The sporting world was shocked and saddened by Maria Sharapova's "big mistake." However on the other side of the coin this is not the first case in Russian sports, which has been overshadowed by doping scandals for decades. According to Russian media, Sharapova is not the only Russian sports star to have fallen foul of meldonium. The medicine, which was only added to the banned list earlier this year by the World Anti-Doping Agency (WADA), has caught out a number of other top Russian stars.
The state-run agency TASS reported that volleyball international Alexander Markin, speed skating world champion Pavel Kulizhnikov and short track Olympic champion Semen Yelistratov have also tested positive for meldonium. The news came a day after Sharapova confessed to having failed a dope test at the Australian Open in January. Also, Russian biathlete Eduard Latypov has been suspended from competition after testing positive for meldonium, the Russian Biathlon Union (RBU) said yesterday.
The former world number one said a change in WADA's banned drugs list for 2016 led to an inadvertent violation, for which she will be "provisionally suspended" by the International Tennis Federation.
Previously, 2014 Olympic ice skating champion Ekaterina Bobrova returned a sample at the European championships in Bratislava containing Meldonium and earlier this year cyclist Eduard Varganov, of the Katusha team, also tested positive.
The multiple dope test failures led Dmitry Svishchev, head of the sports and physical culture committee of the lower house of the Russian parliament, the State Duma, to call an extraordinary meeting of the panel later this week.
"We need to study the facts and documents thoroughly," Svishchev told R-Sport agency.
"Then we will begin to work out a bill aimed at battling doping."
Meldonium - manufactured in Latvia - is used to treat heart trouble, including angina and heart failure. Also, it was used by the Soviet Union to help soldiers combat stress.
Tennis players have also expressed their shock at Maria Sharapova's "big mistake." Agnieszka Radwanska said she was "shocked, like everyone else" when Maria Sharapova revealed that she failed a drug test.
"It was a very sad day for tennis, that's for sure," Radwanska said at BNP Paribas Open at The Indian Wells Tennis Garden. Petra Kvitova and Simona Halep used much the same words while discussing Sharapova's positive test for the drug Meldonium.
Men's star Rafael Nadal termed it "terrible for the world of sport in general and for our sport especially."

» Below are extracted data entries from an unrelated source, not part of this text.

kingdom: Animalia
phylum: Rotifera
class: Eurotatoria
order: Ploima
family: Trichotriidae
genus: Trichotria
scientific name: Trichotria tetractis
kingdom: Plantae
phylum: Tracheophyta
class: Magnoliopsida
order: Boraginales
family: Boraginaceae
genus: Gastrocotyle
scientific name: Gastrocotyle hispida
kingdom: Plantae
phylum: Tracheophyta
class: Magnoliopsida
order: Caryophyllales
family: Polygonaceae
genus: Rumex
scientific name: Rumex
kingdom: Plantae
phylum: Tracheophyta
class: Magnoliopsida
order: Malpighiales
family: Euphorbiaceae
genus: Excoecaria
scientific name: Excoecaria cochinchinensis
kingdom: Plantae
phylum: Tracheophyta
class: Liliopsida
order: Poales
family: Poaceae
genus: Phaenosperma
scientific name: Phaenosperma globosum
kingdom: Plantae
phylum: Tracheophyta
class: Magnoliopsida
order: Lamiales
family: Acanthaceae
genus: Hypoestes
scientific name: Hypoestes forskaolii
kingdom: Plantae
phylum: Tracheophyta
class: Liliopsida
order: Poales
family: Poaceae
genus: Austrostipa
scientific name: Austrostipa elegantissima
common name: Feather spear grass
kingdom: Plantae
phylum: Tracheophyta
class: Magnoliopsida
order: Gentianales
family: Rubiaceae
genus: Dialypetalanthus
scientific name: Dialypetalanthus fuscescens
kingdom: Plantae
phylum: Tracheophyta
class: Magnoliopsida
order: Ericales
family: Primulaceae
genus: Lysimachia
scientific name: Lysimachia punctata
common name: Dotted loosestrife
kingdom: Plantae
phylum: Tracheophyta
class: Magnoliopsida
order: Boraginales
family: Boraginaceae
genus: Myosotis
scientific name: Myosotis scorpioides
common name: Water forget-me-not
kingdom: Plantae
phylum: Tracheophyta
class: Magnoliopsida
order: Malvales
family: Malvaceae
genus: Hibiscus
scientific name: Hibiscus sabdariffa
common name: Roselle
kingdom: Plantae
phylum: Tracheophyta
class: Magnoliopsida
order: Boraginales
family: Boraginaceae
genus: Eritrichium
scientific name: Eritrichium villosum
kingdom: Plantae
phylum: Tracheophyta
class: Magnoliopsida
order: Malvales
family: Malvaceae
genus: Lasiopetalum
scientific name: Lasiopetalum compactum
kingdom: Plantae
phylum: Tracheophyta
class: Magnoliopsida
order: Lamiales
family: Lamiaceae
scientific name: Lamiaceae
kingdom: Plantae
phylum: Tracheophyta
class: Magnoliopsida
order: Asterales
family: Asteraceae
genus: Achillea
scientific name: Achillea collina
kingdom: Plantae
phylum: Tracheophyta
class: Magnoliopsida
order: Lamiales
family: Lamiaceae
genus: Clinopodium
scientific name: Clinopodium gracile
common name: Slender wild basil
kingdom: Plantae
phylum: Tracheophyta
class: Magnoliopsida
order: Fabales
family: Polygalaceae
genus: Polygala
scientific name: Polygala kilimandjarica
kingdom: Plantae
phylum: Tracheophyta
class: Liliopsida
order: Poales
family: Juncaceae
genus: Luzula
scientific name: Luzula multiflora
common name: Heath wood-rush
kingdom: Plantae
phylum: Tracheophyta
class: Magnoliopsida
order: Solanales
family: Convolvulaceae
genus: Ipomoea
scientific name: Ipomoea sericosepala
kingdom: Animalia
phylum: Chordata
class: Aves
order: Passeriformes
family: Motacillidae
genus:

Halep said she personally checks the WADA update each year and "always when I take something I turn to the people that are taking care of this, the anti-doping, and everything is sure. If you take something you have to check very carefully before."
Kvitova, a two-time Wimbledon champion, said: "I think it's something which we all should know, what we are taking and what we are putting into the body," and thinks Sharapova made "a huge mistake."
Sharapova's business empire is also in doping turmoil. U.S. sportswear giant Nike, German luxury car maker Porsche and Swiss watchmaker TAG Heuer all halted their relationship with the former world number one. The 28-year-old, whose rags-to-riches story was the stuff of Hollywood dreams, now risks a ban of up to four years, which could see her carefully constructed marketing empire collapse. The holder of five Grand Slams and 35 WTA titles, the Russian who arrived penniless with her family in the United States, is as much a businesswoman as a sportswoman.
Despite winning just two WTA titles in 2015 she was the highest paid sportswoman that year, earning $30 million mostly from advertising, according to American magazine Forbes. Her fortune is estimated at $200 million.
Maria Sharapova's lawyer is confident he can secure a lenient punishment for the Russian superstar who stunned international sport with her drug test failure confession.
Her lawyer John J. Haggerty believes Sharapova can plead a number of mitigating circumstances after admitting taking the substance since 2006 but then being unaware that it was placed on the banned list only in January this year.
"Maria and I are looking at all of her options," Haggerty told the Daily Telegraph. One option is for her legal team to claim a Therapeutic Use Exemption (TUE).
Meanwhile, some 490 athletes, including 13 medalists, may have taken meldonium at last year's European Games in Baku, according to research published in the British Journal of Sports Medicine. Meldonium was placed on the World Anti-Doping Agency's list of banned substances on January 1, with the research, carried out on behalf of the European Olympic Committees, contributing to the global watchdog's decision.